Traditional Finance Solutions
What is an Offset Account?
An offset account is a transaction account linked to your mortgage/loan account. You should consider using this account for all salary/income/rent to flow though this account. The more money you have in this offset account the more you save on interest since your own funds offsets the mortgage/loan account.
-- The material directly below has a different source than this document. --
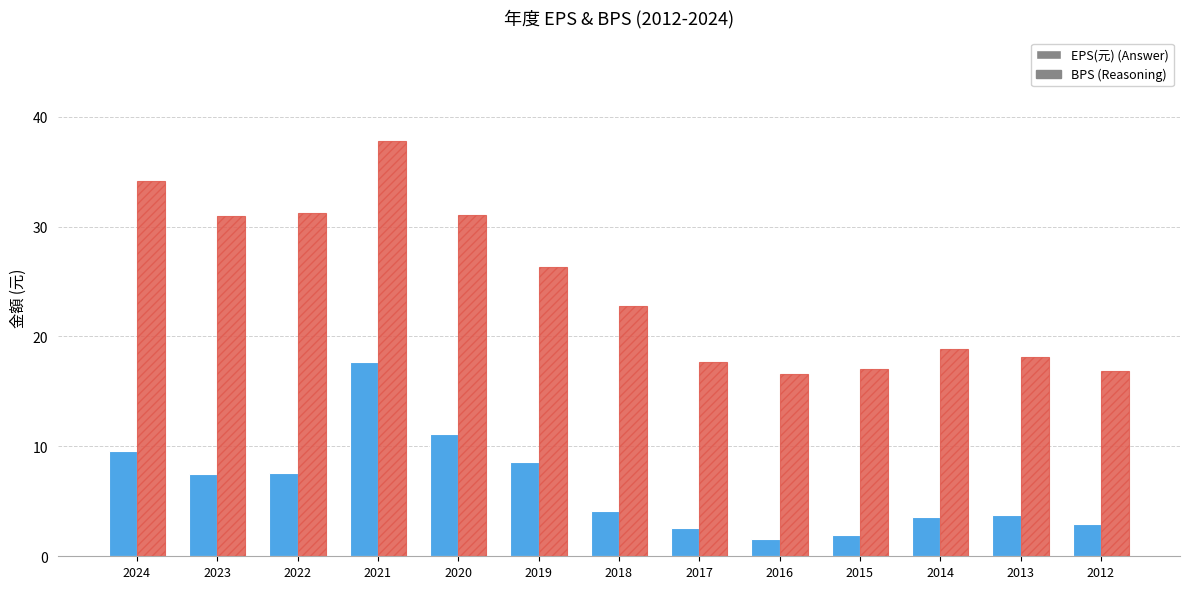

What is the spread (max minus min) of values at 2020?

19.9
What is a Savings Account?
A savings account is also a transaction account however not linked to your mortgage/loan account. Traditionally banks will offer you a low interest on your savings balance which will become taxable, meaning you have to pay Tax on it. Ideally if you have a mortgage, the benefits of having an offset account instead of a savings account is far greater.
What is a “good loan”?
In our opinion, investment property loans are a “good loan” – why? Because it helps reduce your taxable income thus paying less tax. The interest on these loans are generally tax deductible (please confirm with your accountant) reducing your net declared income from your investment properties. This is also referred to as negative gearing.
What is a “bad loan”?
In our opinion owner-occupied home loans are a “bad loan” – why? Because they are not tax deductible and need to be paid from your after-tax income. Therefore, we always recommend and strategise with our customers to find ways to pay off their home loans as soon as possible.
What is “Equity”?
This is an interesting one. Many of our clients get this wrong. Equity on your property is not the difference between property value and the loan amount. Equity is determined by the lender’s LVR policy. This means if your house is worth $1,000,000 and the current loan on it is $500,000 with lender’s policy of up to 80% LVR, then the equity on your property is $300,000. (Calc -$1,000,00 @ 80% LVR = $800,000 – $500,000 = $300,000). Your Equity may differ from lender to lender depending on their LVR policy.
What is a “LMI”?
Lender’s Mortgage Insurance (LMI). This insurance protects the lender if customers default on their loan. Typically banks/lenders will charge LMI if the LVR is over 80%, i.e. if customers don’t have at least 20% deposit towards the loan. We personally are not in favour of customers paying LMI however in some cases it’s unavoidable.
What is a “LVR”?
Loan to Value Ratio (LVR). If you purchase a property for $500,000 and you only have a 10% deposit or $50,000, you will need a loan of $450,000 or 90% LVR.
What is a “LVR”?
Loan to Value Ratio (LVR). If you purchase a property for $500,000 and you only have a 10% deposit or $50,000, you will need a loan of $450,000 or 90% LVR.